Each of the 14 sets of paired pools of plasma was evaluated by independent large-scale quantitative proteomics experiments using previously described methods (1517). Briefly, each pool was immuno-depleted of the six most abundant proteins using a Hu-6 column (Agilent Technologies). Samples were reduced with DTT and cysteine residues were alkylated with isotopically heavy acrylamide(1,2,3-C13) or light (C12) acrylamide to distinguish case from control. Each case-control set of pooled samples were mixed and subjected to intact protein separation by anion exchange chromatography followed by reversed phase chromatography, yielding 96 distinct fractions for each case-control pool. Each fraction was digested with trypsin.

Mass spectrometry

For each experiment, 96 fractions were each subjected to high-resolution tandem mass spectrometry using a LTQ-Orbitrap mass spectrometer coupled with NanoLC-1D high performance liquid chromatography. Liquid chromatography separation of the peptides was performed with a 90-minute linear gradient from 5% to 40% acetonitrile in 0.1% formic acid. Spectra were acquired in data-dependent mode (m/z range 400–1,800) and included selection of the five most abundant doubly or triply charged ions of each MS spectrum for MS/MS analysis. The spectra were searched using Mascot against the human International Protein Index (IPI) database (v. 3.69). Quantitative information was extracted from acrylamide labeled peptides using previously published quantitative tools (18) for any confident peptide (minimum PeptideProphet (19) probability > 0.95, maximum fractional delta mass = 20 ppm and had more than one MS1 scan). To reduce the potential for bias due to misidentifications we included only those peptides that were observed in both isotopic states over all experiments. ProteinProphet (20) was used to assign peptides to groups of indistinguishable proteins (due to peptide homology) and to calculate protein ratios from the geometric means of all the individual peptides. Proteins that had been removed from the IPI since version 3.69, or were immunodepleted, were removed from the analysis. Mean log2 ratios of light/heavy intensities for each experiment were median-normalized.

Gene set analyses

Each protein groups identified by MS was assigned to a gene symbol using the IPI database or from annotation from NCBI if no IPI gene symbol was available. In order to use canonical gene sets as functional groups, we mapped our protein groups onto gene symbols so that each gene symbol was represented only once. For protein groups that are ambiguously assigned to multiple gene symbols, we selected the one with the most annotation provided by NCBI. For gene symbols that are represented by more than one protein group (e.g., multiple isoforms) we used the group with the highest number of peptides detected by MS. Proteins that were measured in only one pre-clinical plasma experiment were removed. Moderated test-statistics testing whether each protein ratio was different than 0 were computed using the limma package (21) from bioconductor.org and each observation was weighted using the number of quantitated events (peptides).
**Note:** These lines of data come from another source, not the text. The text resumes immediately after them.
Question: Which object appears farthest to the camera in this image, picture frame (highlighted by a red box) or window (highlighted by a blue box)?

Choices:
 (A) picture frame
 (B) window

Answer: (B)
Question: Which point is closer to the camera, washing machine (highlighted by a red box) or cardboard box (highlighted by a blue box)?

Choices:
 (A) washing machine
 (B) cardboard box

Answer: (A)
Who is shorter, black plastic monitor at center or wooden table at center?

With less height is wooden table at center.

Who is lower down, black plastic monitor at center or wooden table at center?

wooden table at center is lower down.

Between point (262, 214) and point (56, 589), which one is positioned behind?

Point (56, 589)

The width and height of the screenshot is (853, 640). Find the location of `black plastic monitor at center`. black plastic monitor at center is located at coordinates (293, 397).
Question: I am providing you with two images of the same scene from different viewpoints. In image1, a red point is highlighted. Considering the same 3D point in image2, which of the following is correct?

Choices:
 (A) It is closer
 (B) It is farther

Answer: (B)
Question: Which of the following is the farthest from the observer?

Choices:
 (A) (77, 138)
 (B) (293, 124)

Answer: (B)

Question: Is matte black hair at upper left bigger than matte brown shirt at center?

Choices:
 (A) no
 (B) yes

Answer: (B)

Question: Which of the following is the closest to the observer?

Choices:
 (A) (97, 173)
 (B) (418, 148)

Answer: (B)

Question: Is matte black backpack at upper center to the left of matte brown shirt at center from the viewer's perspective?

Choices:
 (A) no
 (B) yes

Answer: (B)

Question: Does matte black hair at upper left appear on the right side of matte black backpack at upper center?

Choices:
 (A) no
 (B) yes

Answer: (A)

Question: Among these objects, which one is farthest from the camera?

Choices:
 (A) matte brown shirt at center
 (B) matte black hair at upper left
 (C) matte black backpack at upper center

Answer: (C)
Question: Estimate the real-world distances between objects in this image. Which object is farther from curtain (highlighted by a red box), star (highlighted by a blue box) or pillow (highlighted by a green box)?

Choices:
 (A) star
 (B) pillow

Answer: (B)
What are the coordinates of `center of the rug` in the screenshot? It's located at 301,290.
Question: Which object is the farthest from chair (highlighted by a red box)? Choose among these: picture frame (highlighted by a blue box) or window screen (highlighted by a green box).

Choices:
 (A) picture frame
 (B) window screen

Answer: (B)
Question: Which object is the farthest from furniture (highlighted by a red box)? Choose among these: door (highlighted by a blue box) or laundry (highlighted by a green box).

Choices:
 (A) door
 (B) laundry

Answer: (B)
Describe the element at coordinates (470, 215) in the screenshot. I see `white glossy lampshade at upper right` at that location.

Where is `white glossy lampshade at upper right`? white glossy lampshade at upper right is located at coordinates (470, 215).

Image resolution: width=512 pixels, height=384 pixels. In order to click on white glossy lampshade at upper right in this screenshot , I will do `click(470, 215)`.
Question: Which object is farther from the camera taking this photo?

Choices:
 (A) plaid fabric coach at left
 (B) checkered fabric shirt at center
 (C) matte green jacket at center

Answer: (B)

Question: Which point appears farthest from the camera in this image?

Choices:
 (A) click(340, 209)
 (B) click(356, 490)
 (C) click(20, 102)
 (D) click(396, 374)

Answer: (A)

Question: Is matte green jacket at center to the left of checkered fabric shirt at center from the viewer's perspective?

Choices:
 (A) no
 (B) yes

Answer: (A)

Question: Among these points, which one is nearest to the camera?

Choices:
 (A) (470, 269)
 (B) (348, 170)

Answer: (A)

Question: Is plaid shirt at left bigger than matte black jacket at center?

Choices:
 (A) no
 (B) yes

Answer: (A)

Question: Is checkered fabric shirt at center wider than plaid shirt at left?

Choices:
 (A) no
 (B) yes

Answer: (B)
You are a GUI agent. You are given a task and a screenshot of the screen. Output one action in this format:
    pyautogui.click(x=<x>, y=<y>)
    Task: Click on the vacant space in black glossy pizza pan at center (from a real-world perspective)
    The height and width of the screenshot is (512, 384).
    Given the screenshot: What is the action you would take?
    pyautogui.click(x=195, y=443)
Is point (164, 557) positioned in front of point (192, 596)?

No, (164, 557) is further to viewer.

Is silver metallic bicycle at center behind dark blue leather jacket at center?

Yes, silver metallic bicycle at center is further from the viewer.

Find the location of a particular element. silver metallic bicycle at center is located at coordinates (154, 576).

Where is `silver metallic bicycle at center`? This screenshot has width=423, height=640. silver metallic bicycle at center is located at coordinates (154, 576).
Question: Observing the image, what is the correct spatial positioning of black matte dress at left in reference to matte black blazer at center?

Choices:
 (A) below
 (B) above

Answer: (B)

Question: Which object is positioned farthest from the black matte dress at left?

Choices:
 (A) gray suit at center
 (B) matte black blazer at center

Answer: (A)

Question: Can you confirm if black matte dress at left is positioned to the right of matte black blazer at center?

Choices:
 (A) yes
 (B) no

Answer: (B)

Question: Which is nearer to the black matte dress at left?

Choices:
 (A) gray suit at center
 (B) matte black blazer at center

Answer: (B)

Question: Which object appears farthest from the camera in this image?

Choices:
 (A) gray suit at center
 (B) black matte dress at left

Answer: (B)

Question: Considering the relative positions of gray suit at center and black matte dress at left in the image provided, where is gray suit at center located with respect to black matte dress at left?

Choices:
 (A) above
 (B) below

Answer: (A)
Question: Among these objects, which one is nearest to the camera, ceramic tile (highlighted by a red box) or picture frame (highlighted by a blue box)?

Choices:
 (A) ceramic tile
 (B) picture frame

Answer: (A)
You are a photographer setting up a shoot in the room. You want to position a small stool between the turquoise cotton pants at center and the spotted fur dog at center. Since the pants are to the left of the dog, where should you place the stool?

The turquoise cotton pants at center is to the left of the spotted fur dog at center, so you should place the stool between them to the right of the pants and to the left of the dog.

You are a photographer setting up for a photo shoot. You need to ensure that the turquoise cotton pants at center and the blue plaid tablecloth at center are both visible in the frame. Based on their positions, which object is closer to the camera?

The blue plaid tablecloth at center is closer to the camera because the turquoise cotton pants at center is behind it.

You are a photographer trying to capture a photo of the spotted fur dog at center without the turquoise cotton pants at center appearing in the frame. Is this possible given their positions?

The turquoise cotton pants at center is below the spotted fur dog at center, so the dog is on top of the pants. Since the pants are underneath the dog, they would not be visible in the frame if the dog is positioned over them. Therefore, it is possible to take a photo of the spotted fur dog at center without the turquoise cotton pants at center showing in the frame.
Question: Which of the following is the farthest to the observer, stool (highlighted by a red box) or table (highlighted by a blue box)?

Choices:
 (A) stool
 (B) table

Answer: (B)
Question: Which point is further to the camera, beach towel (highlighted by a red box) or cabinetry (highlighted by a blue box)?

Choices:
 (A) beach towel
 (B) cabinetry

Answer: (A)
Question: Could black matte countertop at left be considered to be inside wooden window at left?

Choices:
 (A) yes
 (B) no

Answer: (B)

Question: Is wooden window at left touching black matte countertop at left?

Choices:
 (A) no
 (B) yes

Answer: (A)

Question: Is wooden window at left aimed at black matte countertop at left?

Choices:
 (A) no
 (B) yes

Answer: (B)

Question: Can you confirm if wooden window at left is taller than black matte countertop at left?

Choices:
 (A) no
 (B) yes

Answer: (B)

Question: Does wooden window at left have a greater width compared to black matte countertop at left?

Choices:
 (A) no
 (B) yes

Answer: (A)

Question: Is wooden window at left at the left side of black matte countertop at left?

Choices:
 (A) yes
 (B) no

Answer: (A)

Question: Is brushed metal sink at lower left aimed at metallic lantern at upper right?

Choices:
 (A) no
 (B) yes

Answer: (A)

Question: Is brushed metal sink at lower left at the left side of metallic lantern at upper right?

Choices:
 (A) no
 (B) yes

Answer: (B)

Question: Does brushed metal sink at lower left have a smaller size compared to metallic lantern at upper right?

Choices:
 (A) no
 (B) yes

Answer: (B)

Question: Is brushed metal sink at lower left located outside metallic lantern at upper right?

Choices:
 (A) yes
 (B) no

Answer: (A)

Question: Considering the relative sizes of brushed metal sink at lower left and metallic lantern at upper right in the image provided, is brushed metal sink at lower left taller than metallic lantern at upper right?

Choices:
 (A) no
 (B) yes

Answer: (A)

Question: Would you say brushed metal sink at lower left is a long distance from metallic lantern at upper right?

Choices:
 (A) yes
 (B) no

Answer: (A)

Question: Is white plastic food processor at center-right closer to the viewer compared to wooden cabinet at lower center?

Gene symbols from the protein groups were matched to those in 200 KEGG gene sets downloaded from MSigDb v2.5 (22). Only gene sets that included at least five proteins quantitated in our experiments, were retained. Of the 200 KEGG gene sets analyzed, 24 included at least five proteins with a measurable case/control ratio in at least two of the pre-clinical plasma experiments. Significance of each of these 24 gene sets was computed as follows: t-statistics measured in the limma analysis were used to rank individual gene-symbol then the Wilcoxon rank-sum test was used to determine if the ranks from genes in one set were higher or lower on average compared to the remainder proteins not in the set. The resulting Wilcoxon p-values were used to compute false discovery rates (FDRs) (23) for all the gene sets. Statistics were generated for the set of all 12 experiments and two subsets: blood drawn 0–38 weeks to diagnosis (6 pools) and blood drawn 38–74 weeks to diagnosis (6 pools). For the subset analysis, t-statistics for each protein were computed by dividing the samples into two groups in the limma design matrix. Wilcoxon p-values were also calculated using the mean log2 ratio of case/control (weighted by the number of quantitated peptides), rather than the t-statistic, for the set of all pre-clinical plasma experiments, the 0–38 week subset, the 38–74 week subset, the one early stage clinical experiment and the one control experiment.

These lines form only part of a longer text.